### WORK INSTRUCTIONS
1. According to the Colombian exploration excerpt, how many acres does the Macaya TEA region cover?
2. List every acreage figure given in the Colombian exploration excerpt, with the area each one describes.
3. Reproduce the Colombian exploration excerpt from the words "During 2010, the" up to and including the words "the Macaya TEA.".

### TEXT EXCERPT
Serrania Contract Farmout
 
During 2009, the Company entered into a farmout agreement pursuant to which the Company will pay 25.0% of designated Phase 1 geological and seismic costs in return for a 12.5% interest in the Serrania Contract for Exploration and Production covering the approximately 110,769 acre Serrania Block in Colombia.
 
Los Picachos TEA
 
During 2009, the Company elected to participate at its percentage interest (12.5%) in the Los Picachos Technical Evaluation Agreement (the “Los Picachos TEA”).  The Los Picachos TEA was entered into by and between the Colombian National Hydrocarbons Agency (the “ANH”) and Hupecol Operating Co. LLC (“Hupecol”) and encompasses an 86,235 acre region located to the west and northwest of the Serrania block, which is located in the municipalities of Uribe and La Macarena in the Department of Meta in the Republic of Colombia.  As a result of the election to participate, the Company agreed to pay its proportionate share, or 12.5%, of the acquisition costs and costs for the minimum work program contained in the Los Picachos TEA.
 
During 2011, the Los Picachos TEA was converted to an exploration and production contract.  Subject to final approval of the Company's interest in the contract, the Company holds a 12.5% interest in the Los Picachos prospect.
 
Macaya TEA
 
During 2010, the Company elected to participate for its percentage interest (12.5%) in the Macaya Technical Evaluation Agreement (the “Macaya TEA”).  The Macaya TEA was entered into by and between the ANH and Hupecol, and encompasses a 195,171 acre region located to the southeast of the Serrania block, which is located in the municipalities of Uribe and La Macarena in the Department of Meta in the Republic of Colombia.  As a result of the election to participate, the Company agreed to pay its proportionate share, or 12.5%, of the acquisition costs and costs for the minimum work program contained in the Macaya TEA.
 
During 2011, the Macaya TEA was converted to an exploration and production contract.  Subject to final approval of the Company's interest in the contract, the Company holds a 12.5% interest in the Macaya prospect.

### STORED ROWS
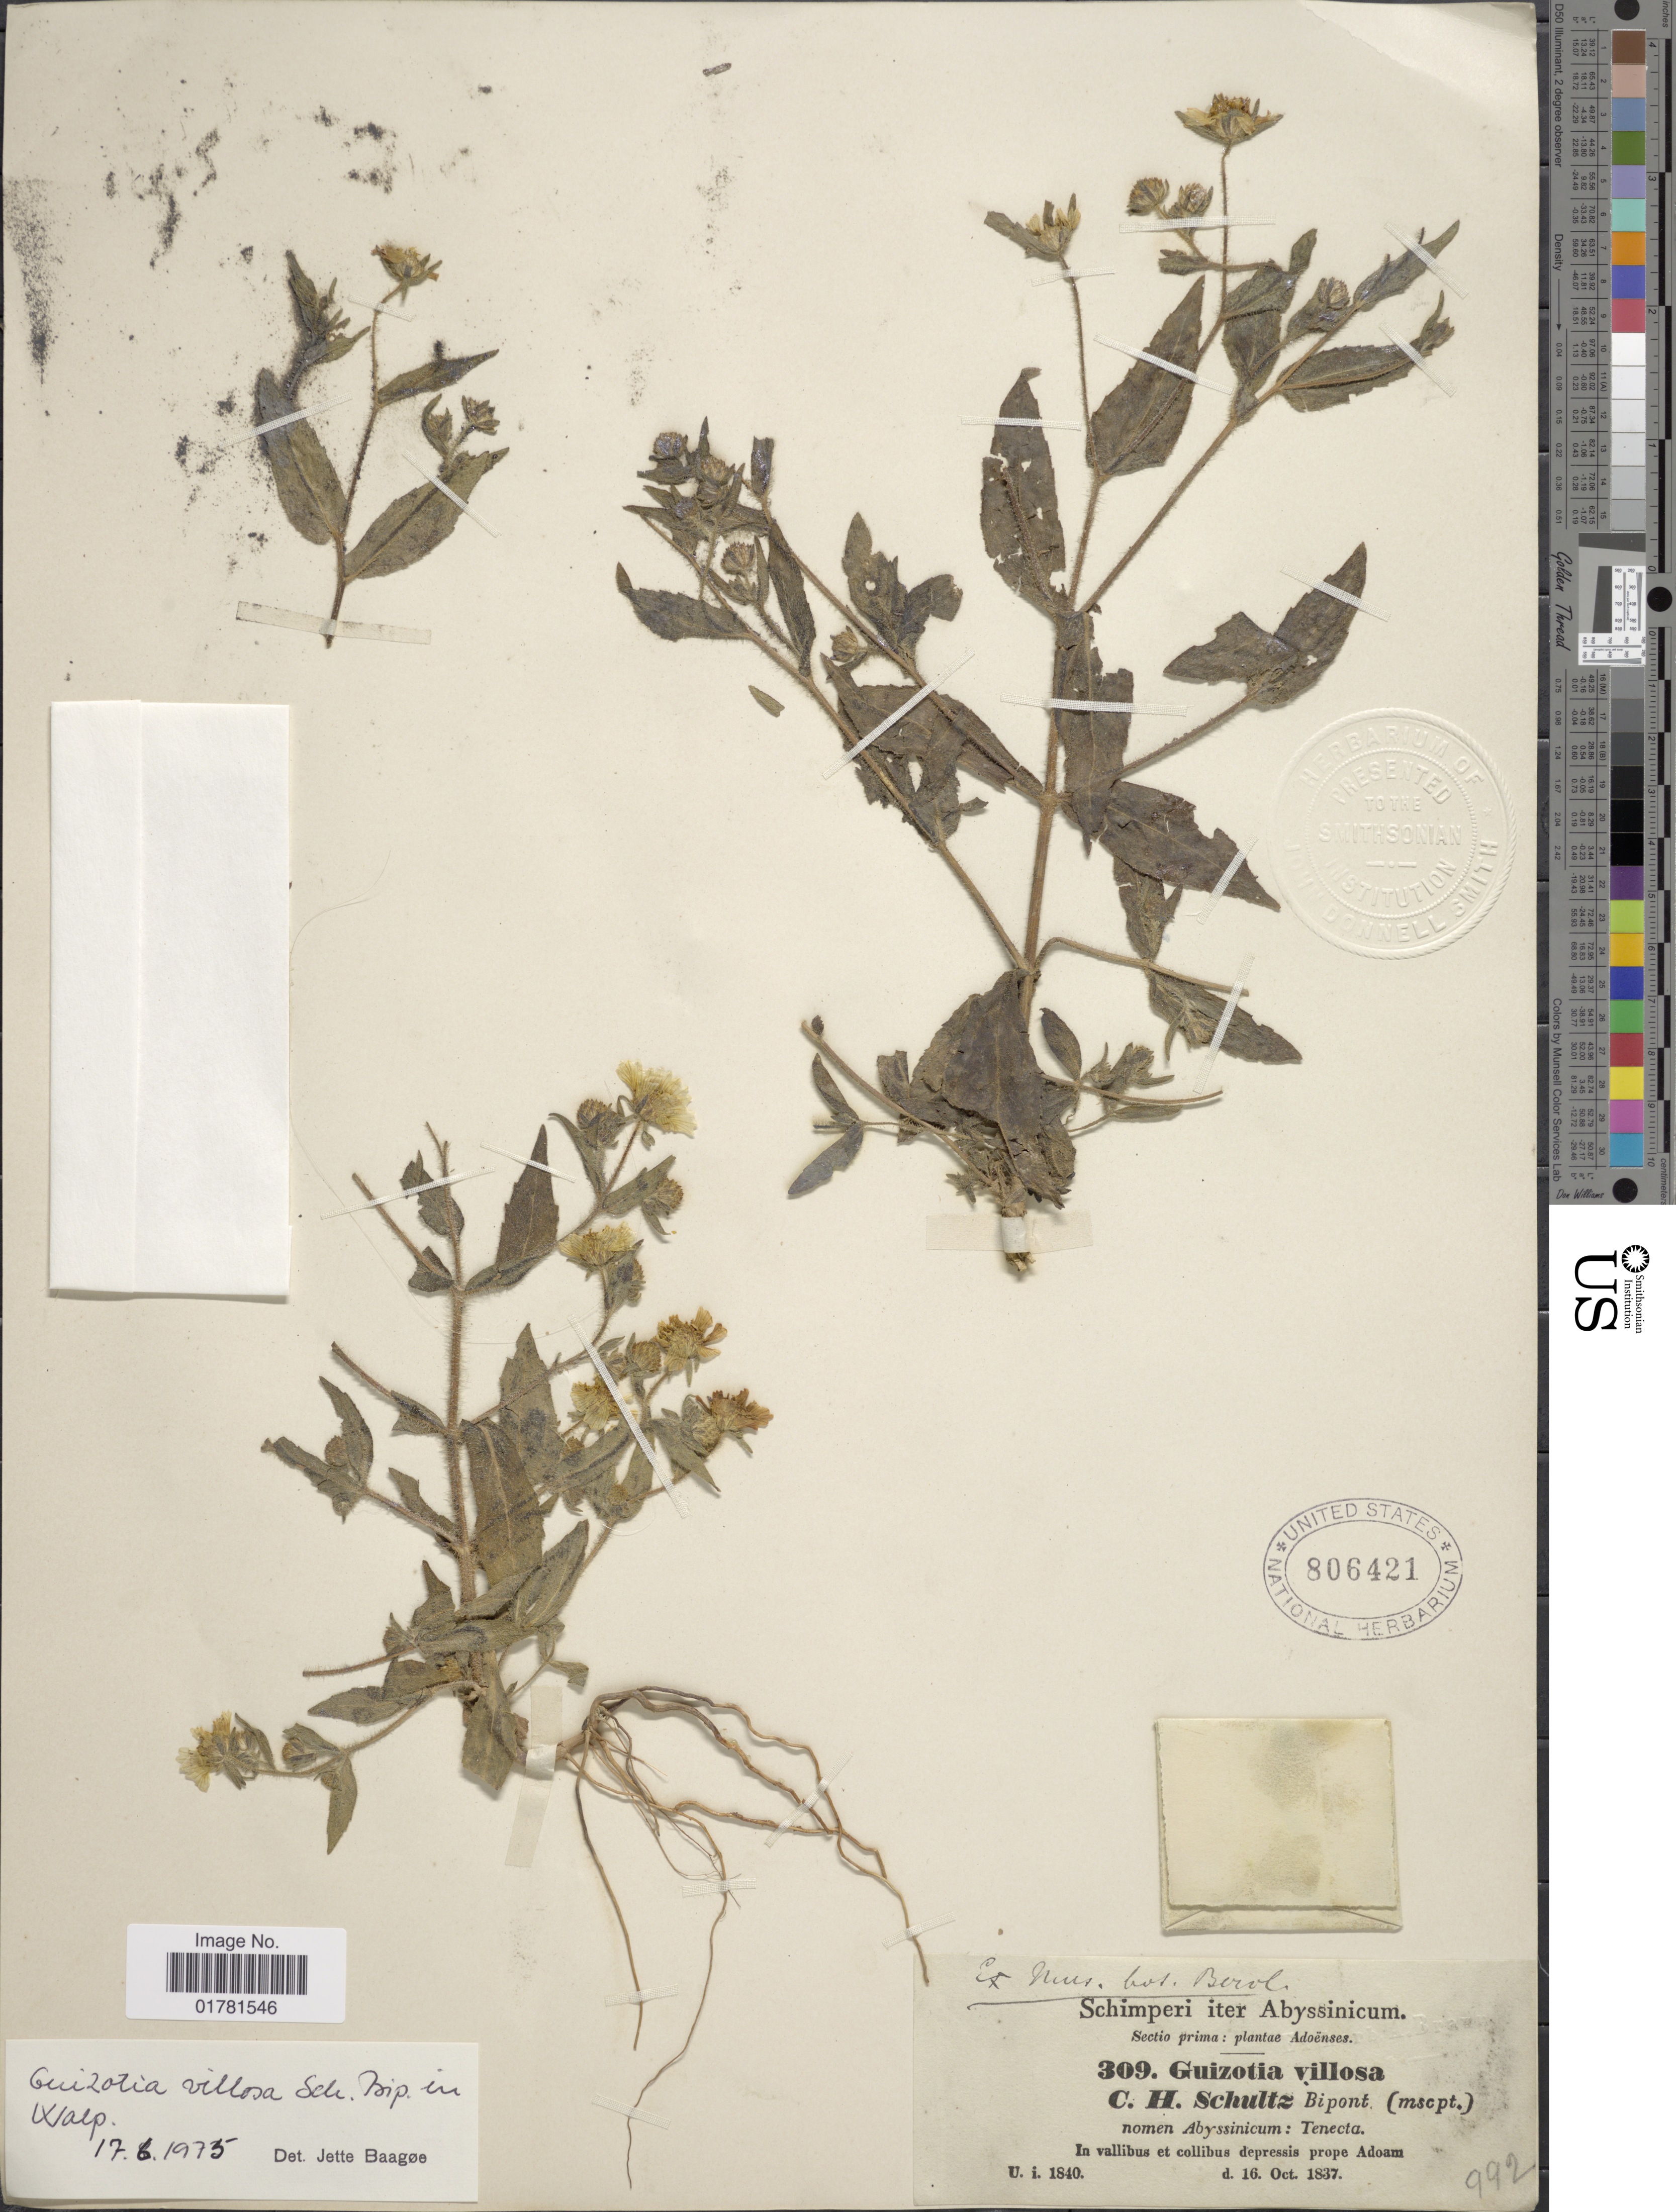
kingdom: Plantae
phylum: Tracheophyta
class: Magnoliopsida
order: Asterales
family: Asteraceae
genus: Guizotia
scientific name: Guizotia villosa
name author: Sch. Bip.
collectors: -. Schimper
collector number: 309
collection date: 1837-10-16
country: Eritrea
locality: Abyssinicum, In vallibus et collibus depressis prope Adoam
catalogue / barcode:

### EXPECTED ANSWERS
1. 195,171 acres.

2.
- Approximately 110,769 acres: the Serrania Block
- 86,235 acres: the Los Picachos TEA region
- 195,171 acres: the Macaya TEA region

3.
During 2010, the Company elected to participate for its percentage interest (12.5%) in the Macaya Technical Evaluation Agreement (the “Macaya TEA”).  The Macaya TEA was entered into by and between the ANH and Hupecol, and encompasses a 195,171 acre region located to the southeast of the Serrania block, which is located in the municipalities of Uribe and La Macarena in the Department of Meta in the Republic of Colombia.  As a result of the election to participate, the Company agreed to pay its proportionate share, or 12.5%, of the acquisition costs and costs for the minimum work program contained in the Macaya TEA.